== Task ==
The lines to return are the one containing "the open wood shelf at point (491, 446)" and all that follow it in the entries below, duplicated exactly and nothing else.

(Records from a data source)
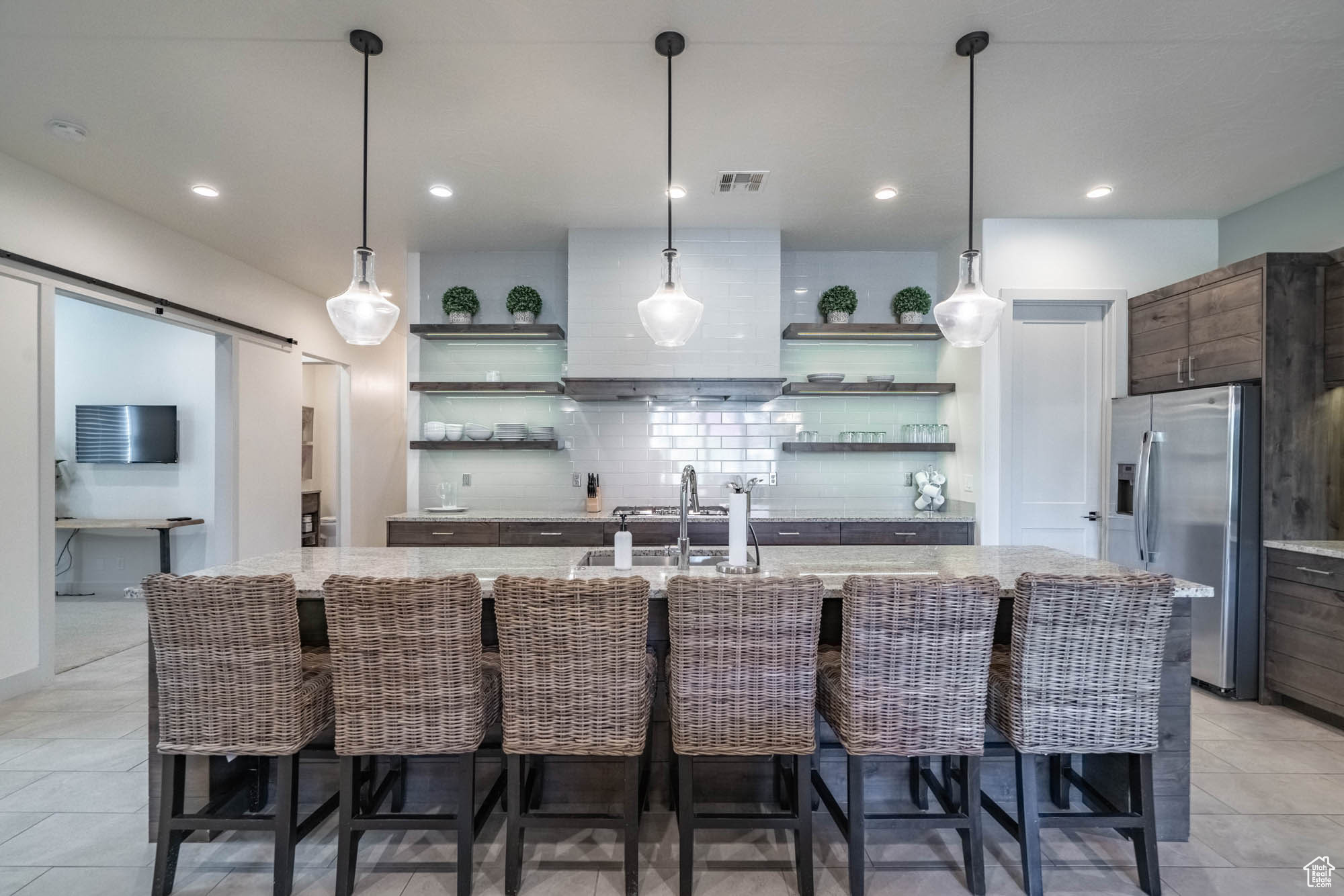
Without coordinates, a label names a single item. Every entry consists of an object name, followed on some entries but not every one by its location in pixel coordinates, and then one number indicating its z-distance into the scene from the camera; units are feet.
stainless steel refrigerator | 10.47
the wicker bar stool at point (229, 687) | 5.61
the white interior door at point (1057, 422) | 13.32
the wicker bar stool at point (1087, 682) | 5.69
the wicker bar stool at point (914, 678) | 5.64
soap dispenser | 7.44
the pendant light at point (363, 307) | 7.70
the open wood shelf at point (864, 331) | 14.30
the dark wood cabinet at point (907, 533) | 13.56
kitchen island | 6.80
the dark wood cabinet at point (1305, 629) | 9.52
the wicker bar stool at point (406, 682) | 5.56
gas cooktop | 13.85
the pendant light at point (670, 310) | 7.89
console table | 15.88
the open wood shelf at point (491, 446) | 14.65
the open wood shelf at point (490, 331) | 14.40
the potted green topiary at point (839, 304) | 14.43
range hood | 13.71
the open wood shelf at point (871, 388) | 14.44
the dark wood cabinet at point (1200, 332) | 10.57
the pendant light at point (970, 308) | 8.08
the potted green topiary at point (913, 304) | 14.49
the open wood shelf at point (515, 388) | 14.44
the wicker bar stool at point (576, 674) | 5.62
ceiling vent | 10.98
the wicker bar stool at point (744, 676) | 5.56
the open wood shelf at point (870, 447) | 14.46
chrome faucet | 7.84
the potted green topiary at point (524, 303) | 14.49
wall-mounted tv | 17.52
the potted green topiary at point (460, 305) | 14.62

== Answer to this problem ==
the open wood shelf at point (491, 446) | 14.65
the open wood shelf at point (490, 331) | 14.40
the potted green topiary at point (839, 304) | 14.43
range hood | 13.71
the open wood shelf at point (871, 388) | 14.44
the dark wood cabinet at point (1200, 332) | 10.57
the pendant light at point (970, 308) | 8.08
the potted green topiary at point (913, 304) | 14.49
the open wood shelf at point (515, 388) | 14.44
the wicker bar stool at point (576, 674) | 5.62
ceiling vent | 10.98
the wicker bar stool at point (744, 676) | 5.56
the open wood shelf at point (870, 447) | 14.46
chrome faucet | 7.84
the potted green topiary at point (524, 303) | 14.49
wall-mounted tv | 17.52
the potted green topiary at point (460, 305) | 14.62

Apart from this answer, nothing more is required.